Now you have to store files outside SharePoint. Where? Not Microsoft's problem. Ho, of course, you can use Azure (i.e. create an account, don't forget to pay for it, etc.) - Even simple problems like "how do I rename a Web part" are problematic.
- How to package common code between multiple Web parts to a separate bundle? An old classic question we should have an answer to for ages, you think?
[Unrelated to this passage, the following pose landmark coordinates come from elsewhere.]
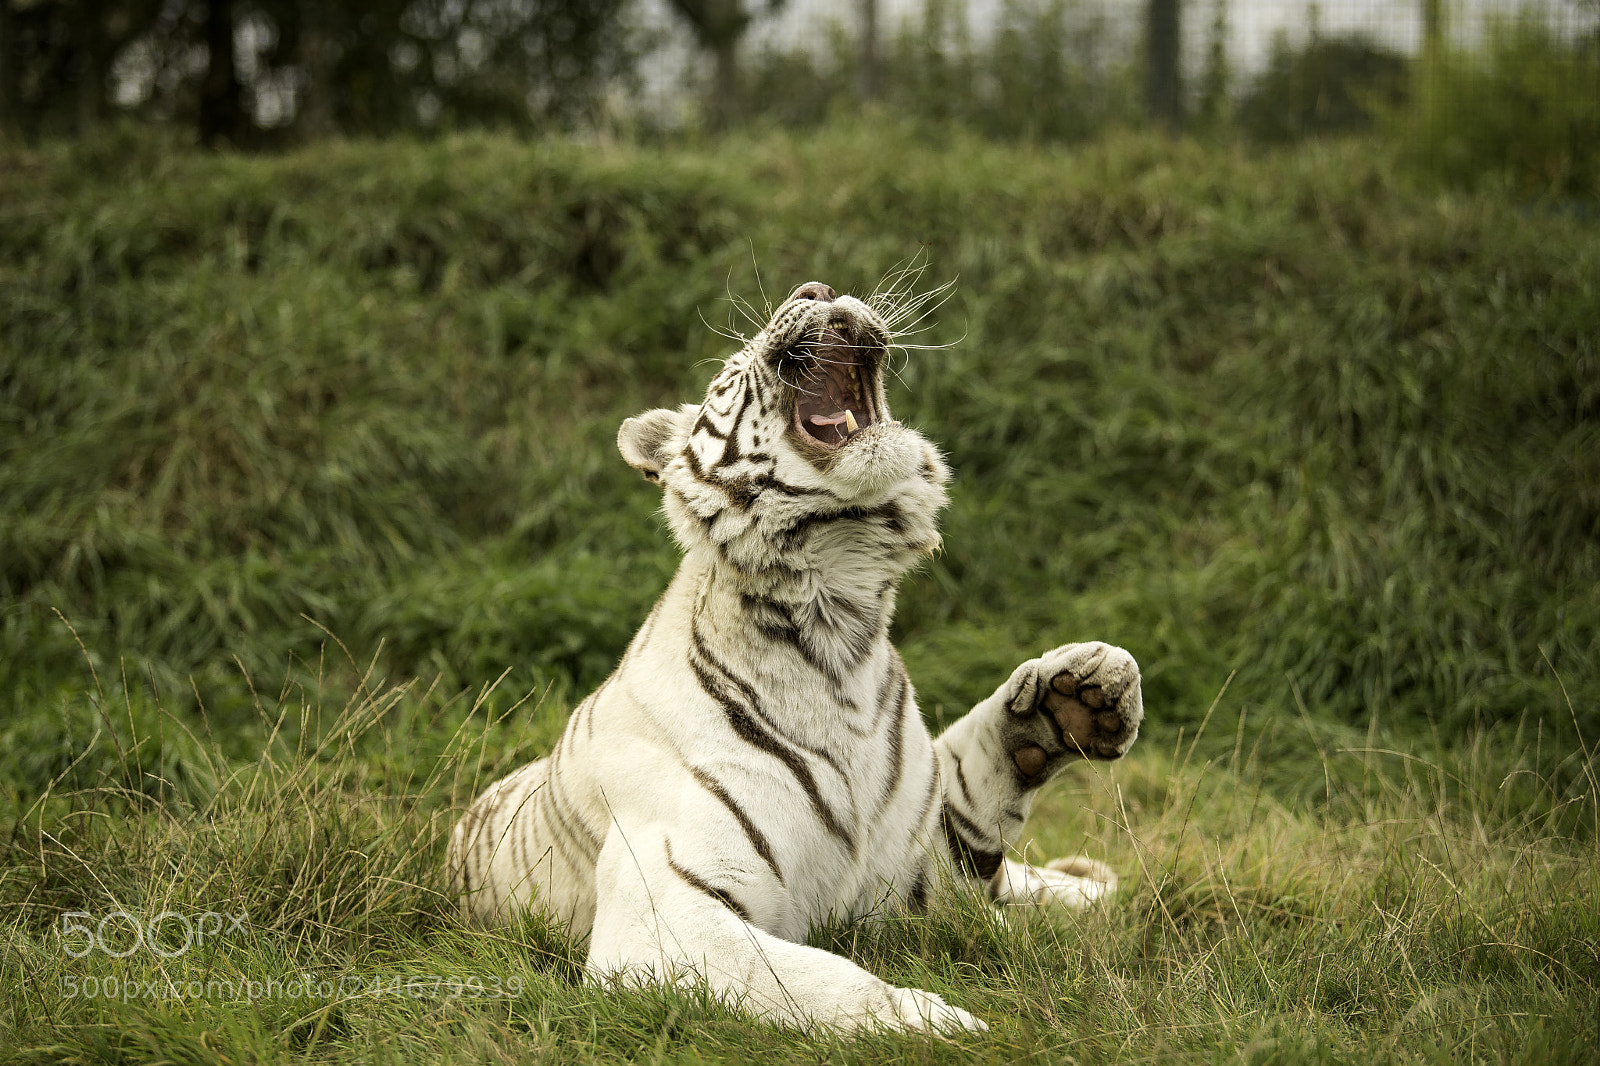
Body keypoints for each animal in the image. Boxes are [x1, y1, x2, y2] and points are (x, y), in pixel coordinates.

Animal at [446, 280, 1145, 1033]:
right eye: (730, 371)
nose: (817, 288)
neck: (840, 626)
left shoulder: (916, 875)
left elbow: (973, 800)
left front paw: (1079, 691)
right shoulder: (662, 913)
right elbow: (817, 978)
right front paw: (939, 1024)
Ugh, not that simple apparently.
- We've heard for years that JSOM is the way to go, so, obviously, it's easy to integrate it to SPFx... hum... not that sure actually.
After 15 years, a lot of developers are now familiar with .NET and C#. Apparently a bad thing. Now the official guidance is "leverage your famous JavaScript/TypeScript/Gulp/React/Angular/Yeoman/NodeJS/Sass/Azure skills". Quick survey:
- How many proficient C# developers do you know?
- versus: How many JavaScript/TypeScript/Gulp/React/Angular/Yeoman/NodeJS/Sass/Azure developers do you know?
But as we have a word for all this mess ("toolchain"), everything is under control.